I got a bunch of nice gifts for Christmas 2014, including some strange surprises like a rubber green alien mask. But I want to talk about one gift that is so much cooler than expected. It’s the Amazon Fire TV Stick. I read about it a month or two ago, and thought it would be a fun little toy to have and not too expensive. But Beth thought it was a frivolous purchase we didn’t really need, so I just put it on my Amazon wishlist and didn’t order one for myself. Fortunately, my parents gave me one as a gift.
Beth was right in that it’s something of a frivolous purchase. It doesn’t do anything that I don’t already have a way of doing. The main thing I wanted was just a way to easily stream movies from Amazon Prime Instant Video (a service where you can watch some movies or TV shows for “free” if you have Amazon’s “Prime” shipping service) or Netflix. I was able to watch Netflix movies from our TiVo HD, but if I wanted to watch stuff from Amazon I had to plug my laptop into our TV, change the settings around, and play the video on my laptop. It was possible, but it made watching any TV show or movie into a 10 minute affair just to set things up, and another 10 minutes to take it all back down later. For a 50 minute TV show, that’s a pain.
Anyhow, the Fire TV Stick arrived earlier this week and I spent some time after work setting it up on Monday night. It does way more than I originally realized, and brings a bunch of entertainment and news into our living room that we didn’t have. The Stick is just a tiny gizmo that plugs into a power supply and into the HDMI input on the TV. It’s very similar to a thing called Google Chromecast that came out a year or so ago. But Amazon’s seems to do more. Here are all the things I’ve set it up to do:
- Watch Amazon Prime TV and movies – This is free if you have Amazon Prime
- Listen to all the music I ever bought from Amazon, through the TV
- Listen to Amazon’s free music collection, sort of like Spotify – Also free if you have Amazon Prime
- Watch any streamed movie or TV show from Netflix streaming – a Netflix subscription costs money of course
- Watch any YouTube video, especially my video playlists of travel oriented videos
- Listen to my favorite local radio stations – These are streamed online and played on the TV using a Fire “app” called tunein. I had no idea I could get radio on this thing, including KUVO (Denver’s jazz station, which normally has a weak signal), Radio 1190 (the CU college station that I can’t even pick up in Denver), KGNU, NPR, CPR, and NOAA weather radio.

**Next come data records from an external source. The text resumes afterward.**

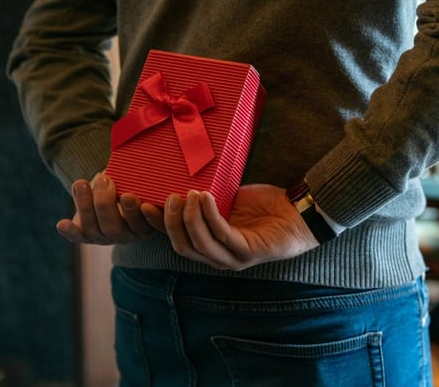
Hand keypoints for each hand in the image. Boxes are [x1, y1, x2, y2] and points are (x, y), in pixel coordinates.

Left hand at [56, 173, 159, 244]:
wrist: (113, 184)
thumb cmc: (130, 179)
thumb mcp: (139, 179)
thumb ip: (142, 177)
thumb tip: (143, 158)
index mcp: (149, 222)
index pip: (150, 224)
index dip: (141, 214)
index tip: (130, 195)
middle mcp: (129, 235)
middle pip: (116, 229)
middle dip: (105, 204)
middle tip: (104, 180)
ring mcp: (108, 238)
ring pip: (95, 230)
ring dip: (85, 206)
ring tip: (81, 184)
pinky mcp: (88, 237)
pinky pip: (78, 237)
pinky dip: (70, 231)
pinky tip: (62, 223)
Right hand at [162, 184, 319, 269]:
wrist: (299, 211)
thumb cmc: (266, 205)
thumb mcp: (228, 198)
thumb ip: (205, 198)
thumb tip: (180, 181)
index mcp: (211, 246)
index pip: (176, 239)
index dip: (156, 224)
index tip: (139, 203)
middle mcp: (219, 257)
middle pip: (183, 245)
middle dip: (170, 221)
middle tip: (169, 196)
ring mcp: (233, 258)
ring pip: (199, 243)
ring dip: (190, 217)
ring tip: (190, 193)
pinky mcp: (248, 252)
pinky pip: (222, 234)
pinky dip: (210, 215)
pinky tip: (206, 196)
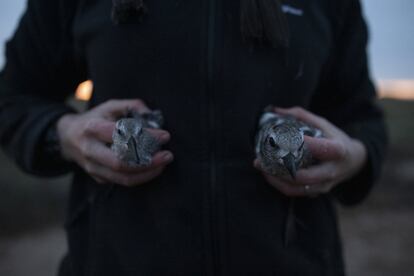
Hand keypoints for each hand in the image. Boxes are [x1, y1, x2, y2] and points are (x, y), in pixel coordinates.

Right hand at [56, 99, 172, 186]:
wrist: (68, 138)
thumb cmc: (95, 119)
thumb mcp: (110, 106)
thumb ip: (131, 106)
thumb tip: (151, 115)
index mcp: (92, 129)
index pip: (121, 135)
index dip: (145, 137)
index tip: (165, 135)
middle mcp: (90, 151)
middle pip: (121, 163)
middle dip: (148, 162)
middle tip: (168, 155)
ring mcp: (92, 167)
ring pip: (123, 178)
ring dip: (147, 173)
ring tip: (163, 164)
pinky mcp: (98, 178)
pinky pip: (122, 181)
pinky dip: (140, 177)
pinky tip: (152, 168)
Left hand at [254, 106, 366, 196]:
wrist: (353, 162)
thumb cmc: (335, 138)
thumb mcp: (323, 124)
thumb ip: (301, 115)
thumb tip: (275, 110)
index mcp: (338, 151)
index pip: (323, 149)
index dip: (305, 145)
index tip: (283, 139)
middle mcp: (332, 171)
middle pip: (304, 176)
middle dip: (279, 170)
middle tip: (260, 160)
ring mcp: (324, 185)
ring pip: (296, 189)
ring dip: (275, 180)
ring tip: (261, 167)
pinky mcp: (317, 192)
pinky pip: (295, 192)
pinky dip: (279, 184)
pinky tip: (269, 173)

- Listen to streamed music from the Spotify service – I have Spotify premium already, which is required to make this work.
- Listen to police and fire scanner radios – Here’s another thing I had no idea was possible. I occasionally listen to the police scanner during regional emergencies like when we had tornado warnings in our neighborhood last summer.
- Watch videos from PBS’ free online video archive – This includes things like Ken Burns series, etc.
I’ve seen a few other things that this thing will do that I haven’t tried yet:
- Stream music from my huge iTunes library on my laptop’s external hard drive
- Play games, both free and not
- View my library of photos, either from my Mac or by uploading them (for free) into Amazon’s cloud
I’m tempted to just ditch the old TiVo HD, but there are still a few things I use it for that aren’t replaced by the Amazon Fire TV Stick.
- Record and time shift Broncos games. I don’t see any way to play live TV on this, much less record it so I can skip through commercials.
- Record other over-the-air TV programs, like “Nova”, travel shows, “Soul Train”, “Land of the Lost”, and “The Joy of Painting”. If there was just a service that would take over-the-air TV broadcasts and stream them online — the same way that’s done with FM and AM radio and police scanners — that would be ideal. But the one company that tried this got taken to court and lost, and later filed Chapter 11.
So for the time being, I’m using the Stick as a replacement for a laptop for watching movies and as a replacement for a radio. It’s so much more convenient than how I was doing things. But I’m not ready to get rid of the TiVo and over-the-air antenna yet.
Seems you found an amazing number of uses. GREAT!!! Enjoy.